*** Opening of Provided text ***

# Can you get the majic back?



## sadinsalem (Jan 12, 2012)

Somehow it seems my original post got deleted , but in any case here goes... Can you ever really get the majic back in a marriage once it's gone? For whatever reason, I really don't feel like I love my wife any longer, it's probably me, but it's still how I feel. I don't hate her or anything, it's more of a empty feeling. There isn't any fighting or stuff like that, to everyone, her and the kids included, we have the fairy tale life. But if it were not for the kids I would have filed for divorce a long time ago. So I'm wondering if this is just some bump in the road and it will come back, or like a burned out light, it's just gone. It would be different if I WANTED it to be better, but i don't....


----------



## Stonewall (Jul 5, 2011)

If you don't want it to be better then it never will!


----------



## LovesHerMan (Jul 28, 2011)

To get the magic back you have to do the kinds of things that made you fall in love in the first place. What do you two do for each other to make you feel loved? 

What is your wife's love language? What is yours? Do you spend time each week doing things together that you both like?

Read His Needs, Her Needs and LoveBusters by Willard Harley.

You can fall in love again, but you must take action to meet each other's emotional needs. Try to remember what you were like when you were courting, and do those things again.


----------

*** Close of Provided text ***

◆ Aim of the exercise ◆
Copy word for word the passage of the forum thread above, starting at "To get the magic" and ending at "by Willard Harley.".

*** Opening of Given information ***

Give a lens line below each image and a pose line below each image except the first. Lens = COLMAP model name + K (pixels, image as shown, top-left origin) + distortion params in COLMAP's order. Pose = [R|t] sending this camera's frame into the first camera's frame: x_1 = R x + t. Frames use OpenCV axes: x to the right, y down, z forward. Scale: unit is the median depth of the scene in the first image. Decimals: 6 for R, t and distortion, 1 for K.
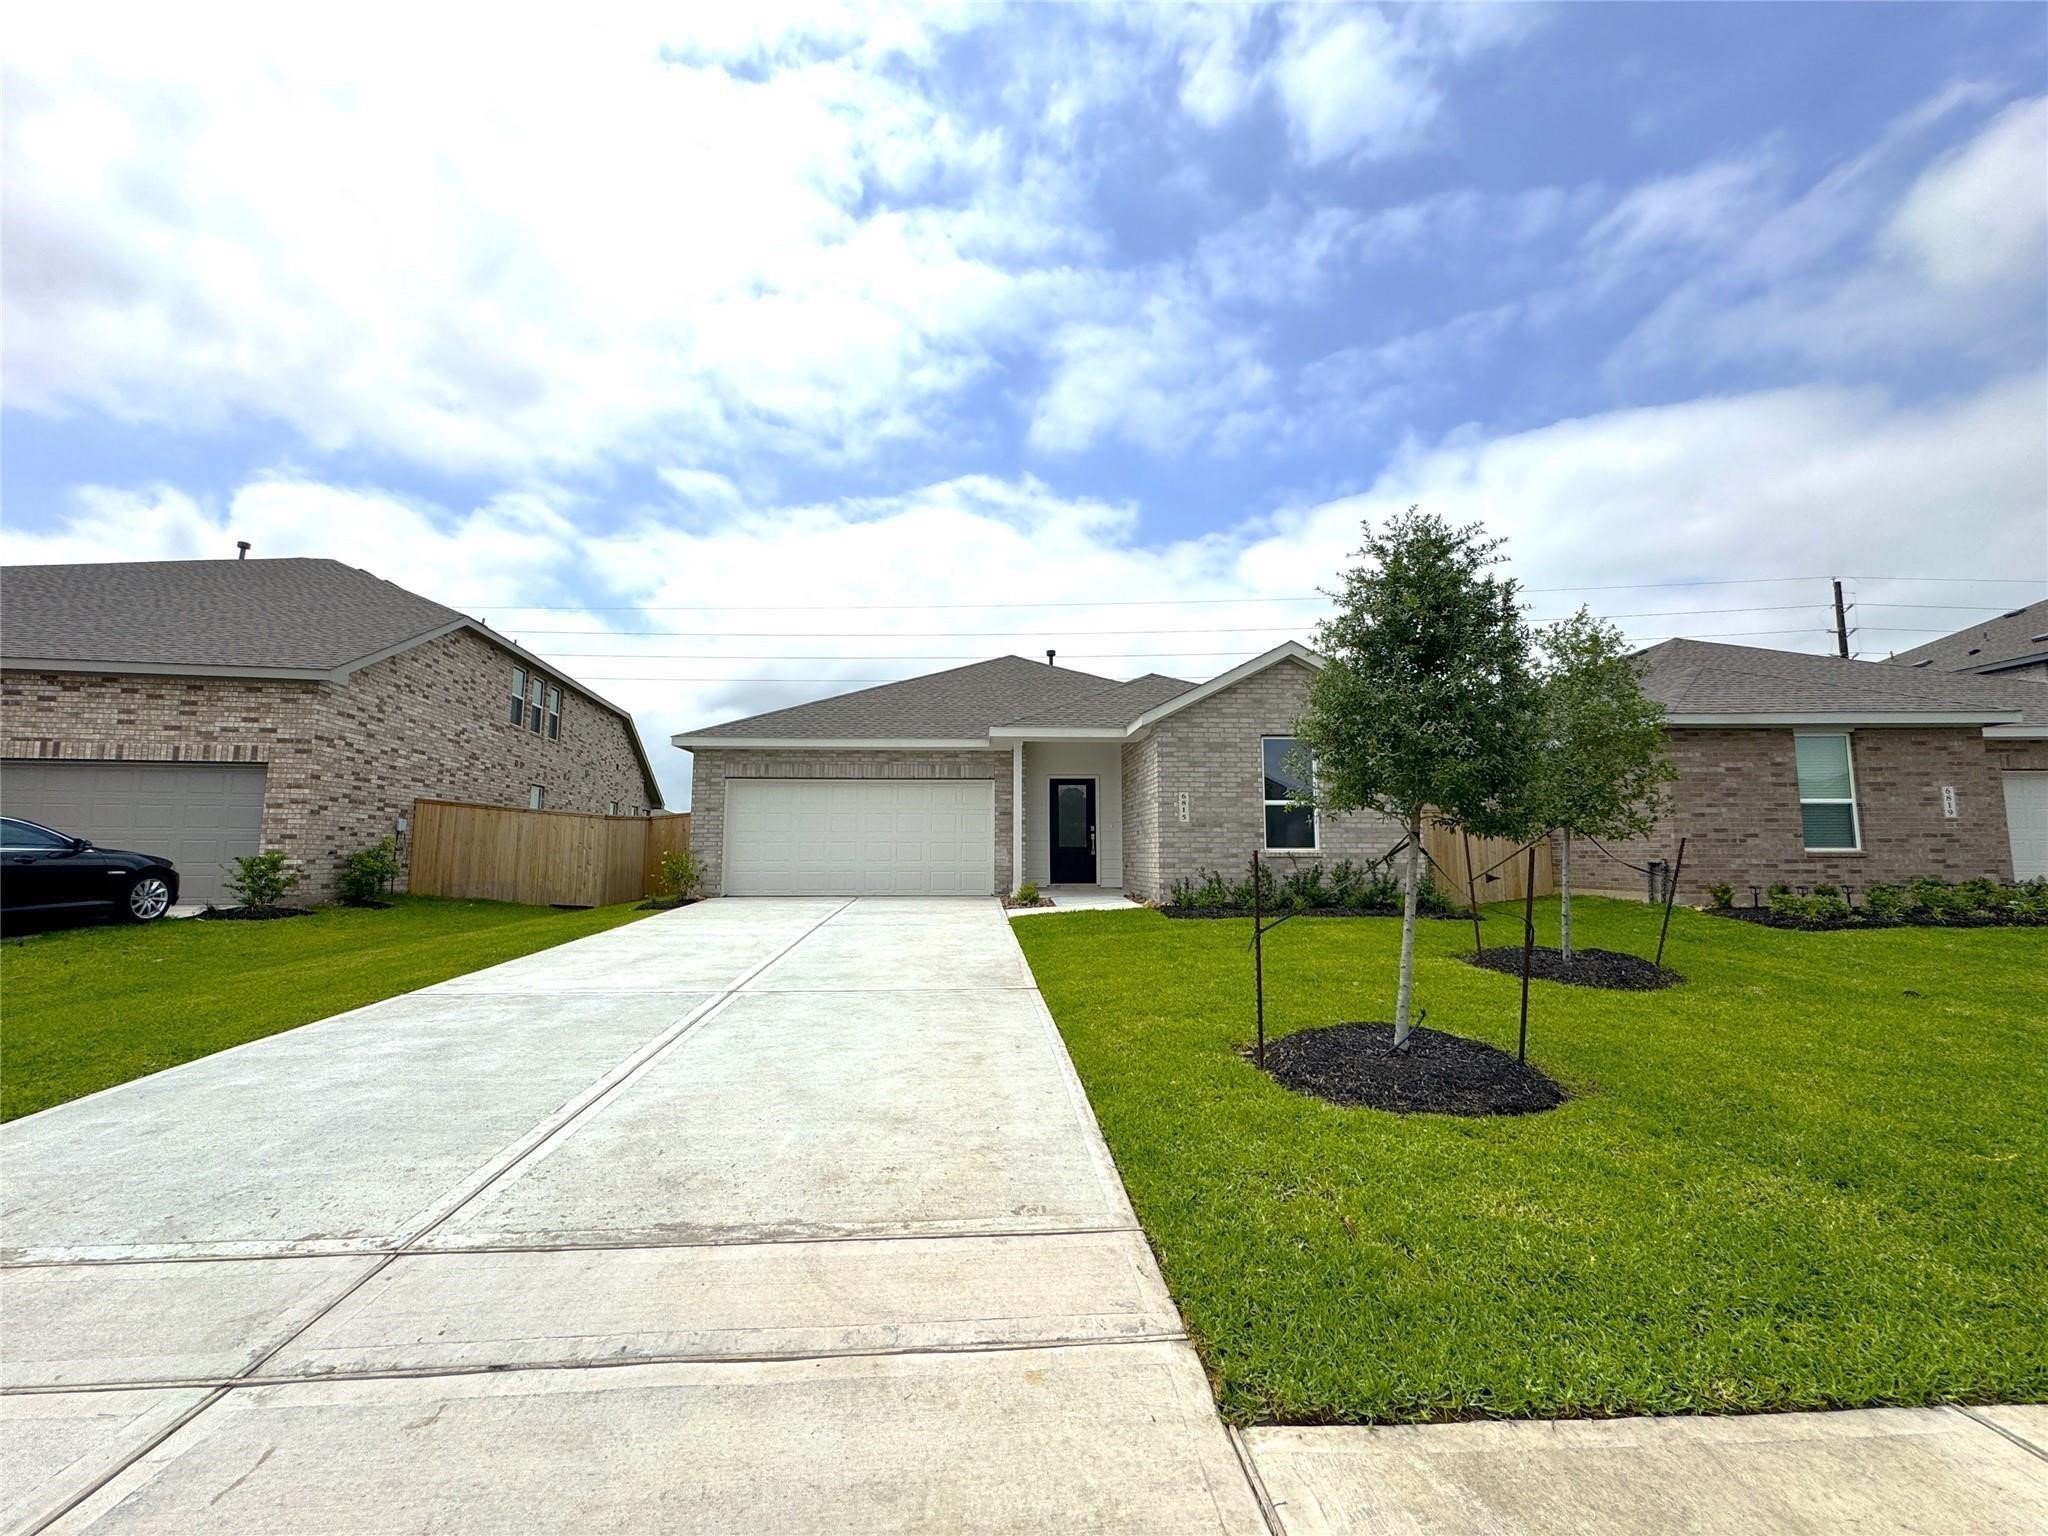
lens RADIAL K [[822.2, 0, 1024.0], [0, 822.2, 768.0], [0, 0, 1]] dist [-0.002997, 0.000376]
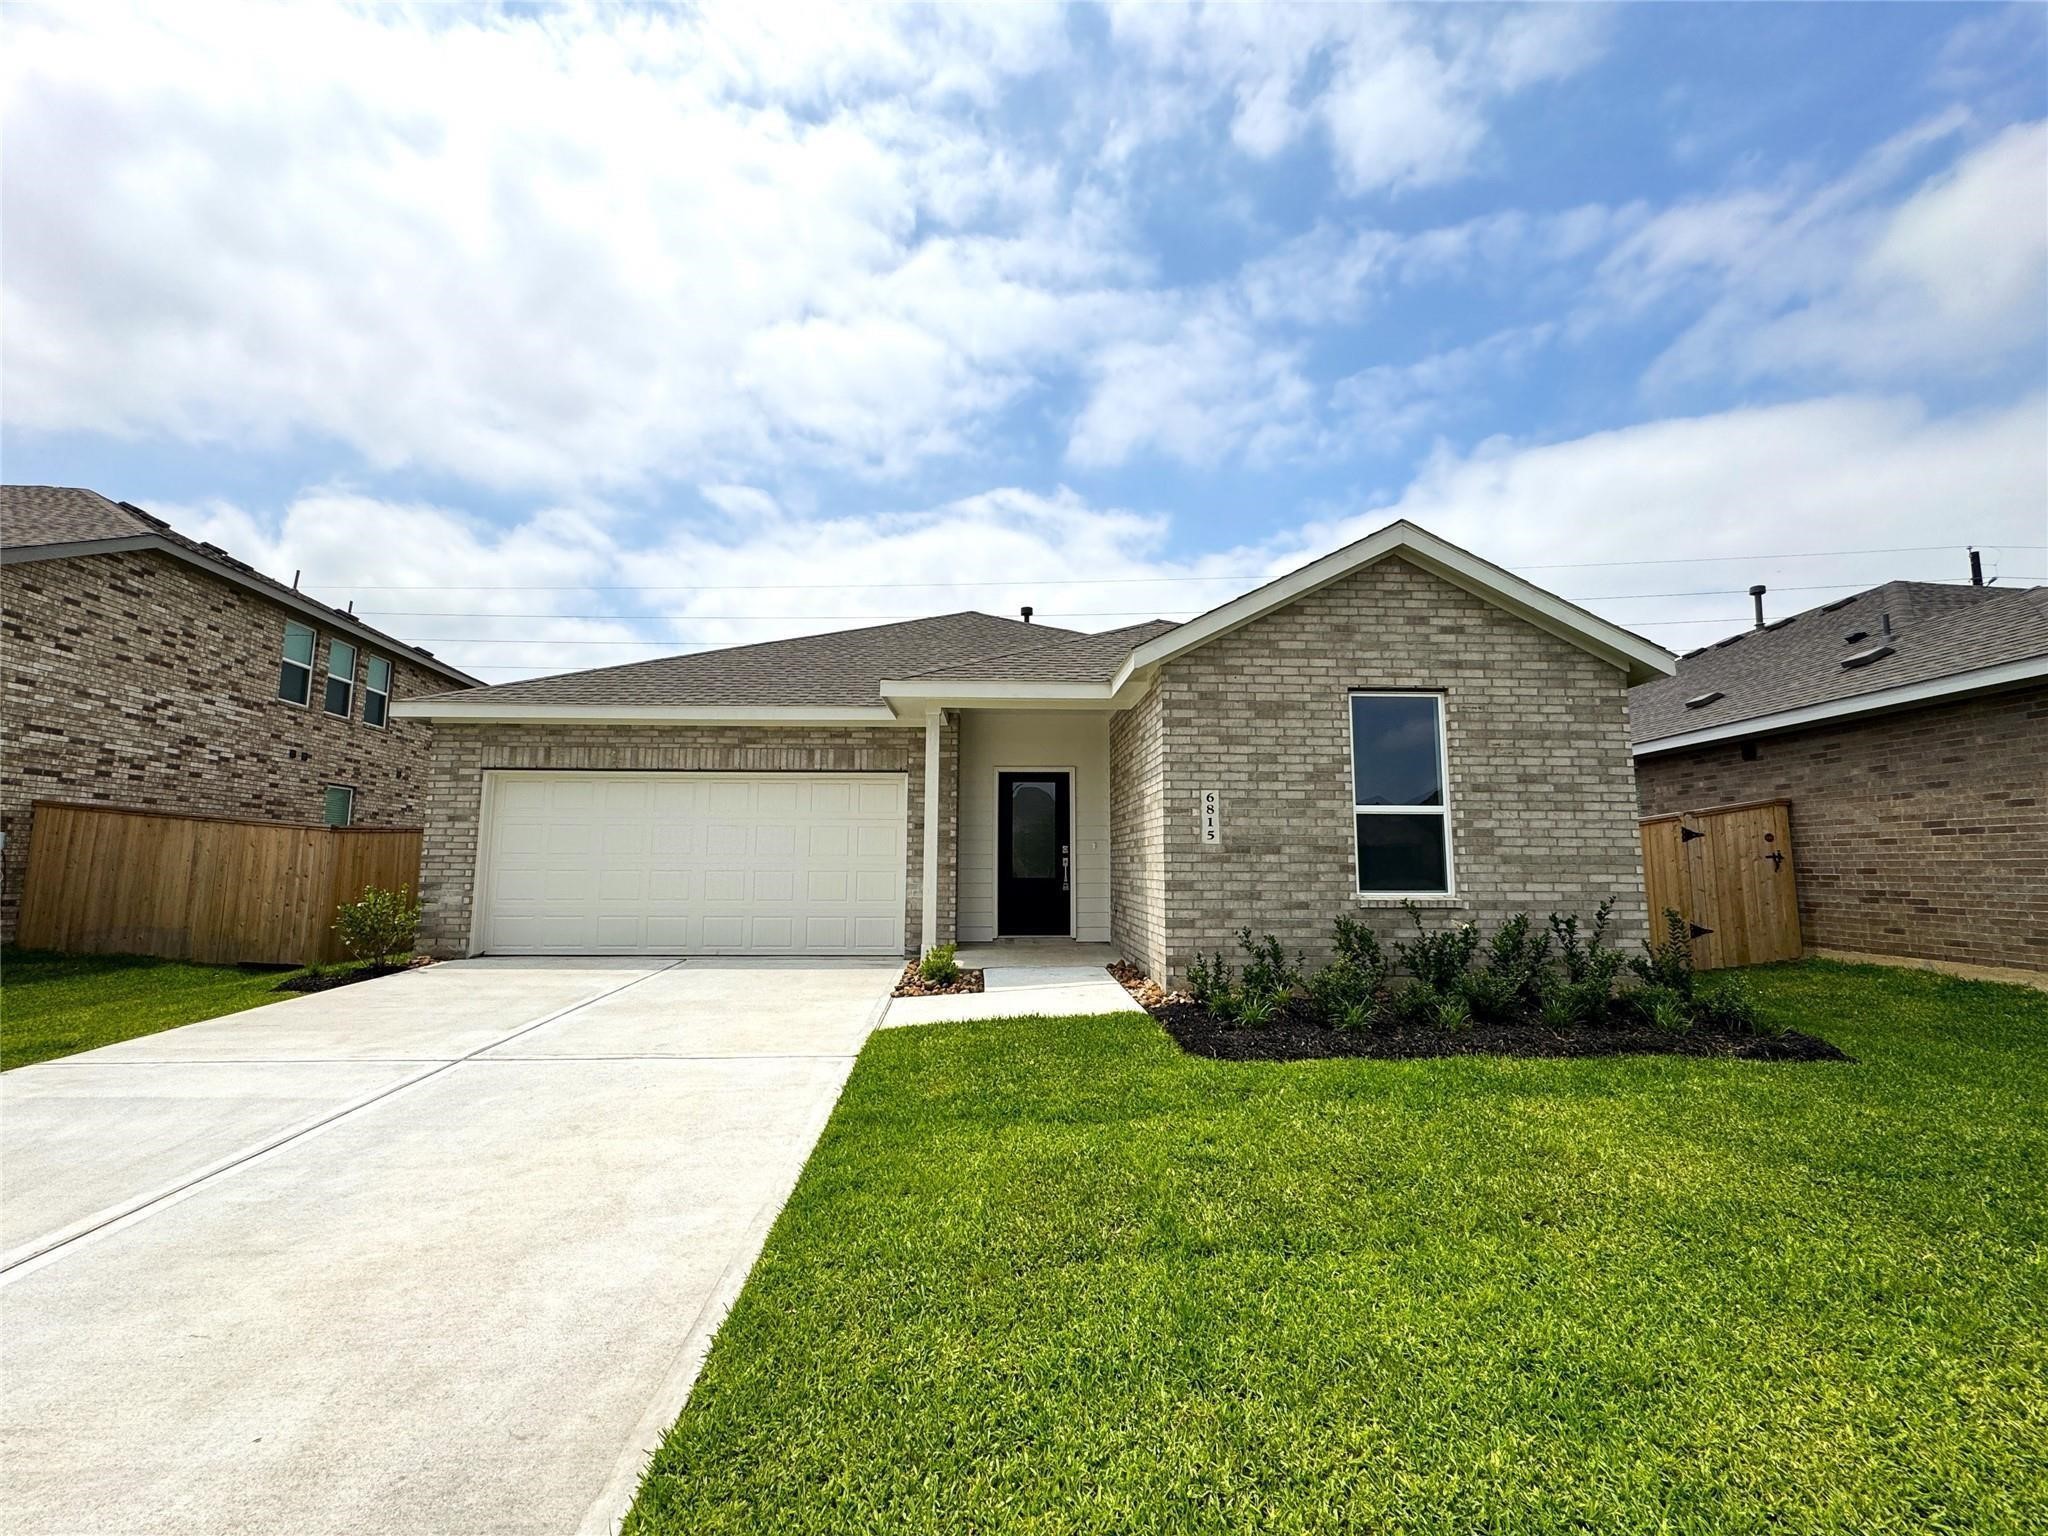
lens RADIAL K [[822.2, 0, 1024.0], [0, 822.2, 768.0], [0, 0, 1]] dist [-0.002997, 0.000376]
pose [[0.999176, 0.000919, -0.040567, 0.075701], [-0.001427, 0.999921, -0.012507, 0.017891], [0.040552, 0.012555, 0.999099, 0.364332]]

*** Close of Given information ***

◆ Task response ◆
To get the magic back you have to do the kinds of things that made you fall in love in the first place. What do you two do for each other to make you feel loved? 

What is your wife's love language? What is yours? Do you spend time each week doing things together that you both like?

Read His Needs, Her Needs and LoveBusters by Willard Harley.